More from Therese: As growth slows, where does Zoom go from here?
HP and Dell both observed big increases in commercial sales in the January quarter, with HP seeing that sector soar 26% in its first fiscal quarter, ended Jan. 31, while consumer revenue fell 1%. Dell saw even bigger growth, with a surge of 30% in commercial revenue, and a 16% jump in consumer revenue, up from a year ago.
Analysts believe commercial sales will outpace consumer this year, but that consumer sales will pick up a bit again in the fall. “We will see a lull around the summer and then some pick up for back to school,” said Lopez, of Lopez Research.
Some components will continue to be in short supply. Right as companies were catching up, a new wave of covid briefly shut down some manufacturing in some areas of China in December and January.
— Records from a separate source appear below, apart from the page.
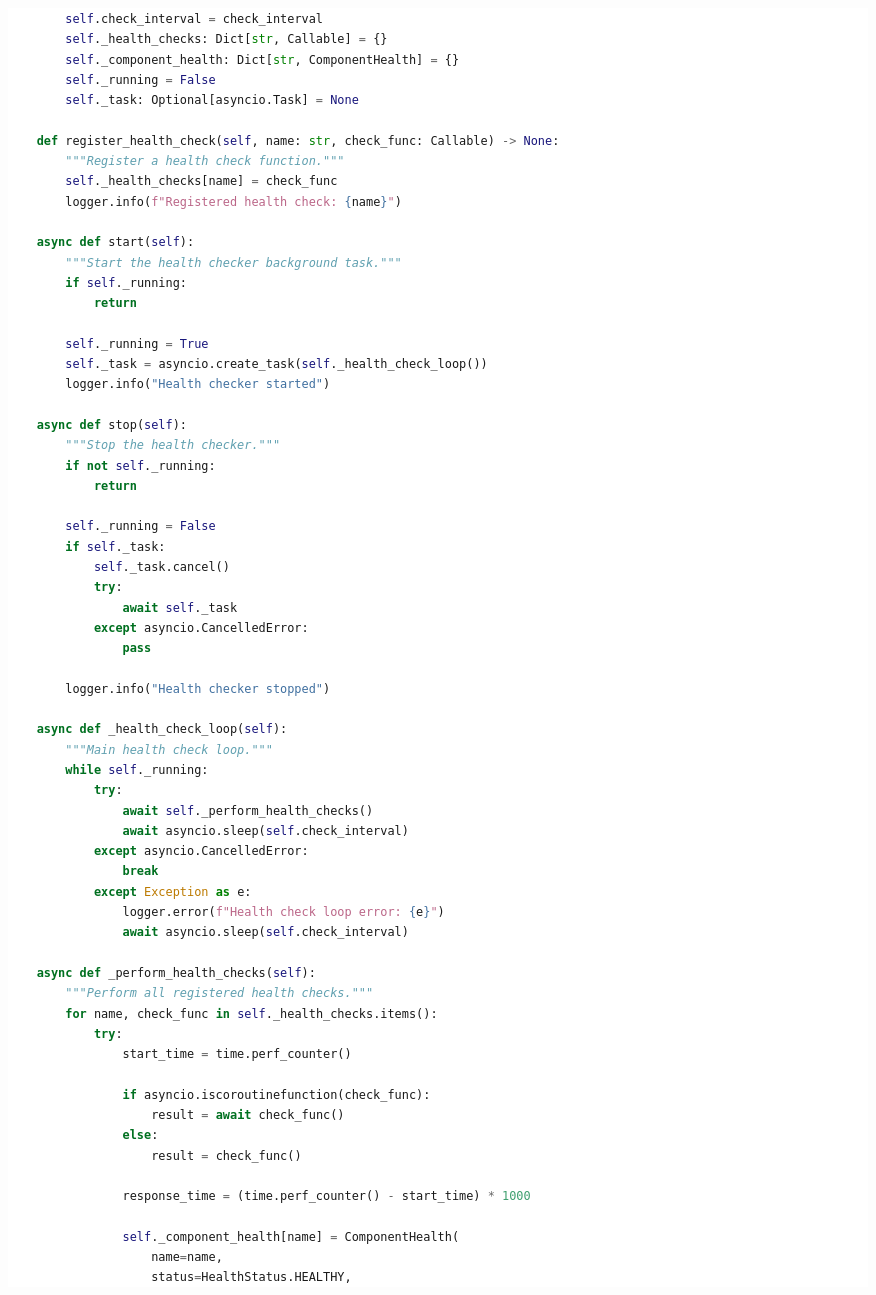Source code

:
 ```python
        self.check_interval = check_interval
        self._health_checks: Dict[str, Callable] = {}
        self._component_health: Dict[str, ComponentHealth] = {}
        self._running = False
        self._task: Optional[asyncio.Task] = None

    def register_health_check(self, name: str, check_func: Callable) -> None:
        """Register a health check function."""
        self._health_checks[name] = check_func
        logger.info(f"Registered health check: {name}")

    async def start(self):
        """Start the health checker background task."""
        if self._running:
            return
        
        self._running = True
        self._task = asyncio.create_task(self._health_check_loop())
        logger.info("Health checker started")

    async def stop(self):
        """Stop the health checker."""
        if not self._running:
            return
        
        self._running = False
        if self._task:
            self._task.cancel()
            try:
                await self._task
            except asyncio.CancelledError:
                pass
        
        logger.info("Health checker stopped")

    async def _health_check_loop(self):
        """Main health check loop."""
        while self._running:
            try:
                await self._perform_health_checks()
                await asyncio.sleep(self.check_interval)
            except asyncio.CancelledError:
                break
            except Exception as e:
                logger.error(f"Health check loop error: {e}")
                await asyncio.sleep(self.check_interval)

    async def _perform_health_checks(self):
        """Perform all registered health checks."""
        for name, check_func in self._health_checks.items():
            try:
                start_time = time.perf_counter()
                
                if asyncio.iscoroutinefunction(check_func):
                    result = await check_func()
                else:
                    result = check_func()
                
                response_time = (time.perf_counter() - start_time) * 1000
                
                self._component_health[name] = ComponentHealth(
                    name=name,
                    status=HealthStatus.HEALTHY,
```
The war in Ukraine is also expected to have an impact on some raw materials and gases used for making semiconductors.
Paradise of Lenovo, though, said he believed that the “worst of the supply chain shortages are behind us.”
Amid the weakening backdrop after a record year, PC growth is showing signs of slowing, and the strong commercial market is not enough to keep the overall category from slowing down. Corporate sales will keep growth up this year, but Micron’s CEO said during the company’s recent quarter earnings that he sees “flattish” unit shipments overall.
IDC, before the invasion of Ukraine and the recent lockdowns in China, had been expecting 2022 unit growth to fall 1%. “While I don’t have a new number for you right now, I would safely say we do not believe the market will be stronger than the -1% and even faces some slight downside risk because of the macro and geopolitical activities,” Reith said.
If those projections come true, the pandemic PC boom will truly have ended. But with machines built for a new era and a supply chain that has been tested and hopefully improved, the PC industry has changed permanently, as has consumers’ view of a tech product that was barely in their thoughts just a couple of years ago.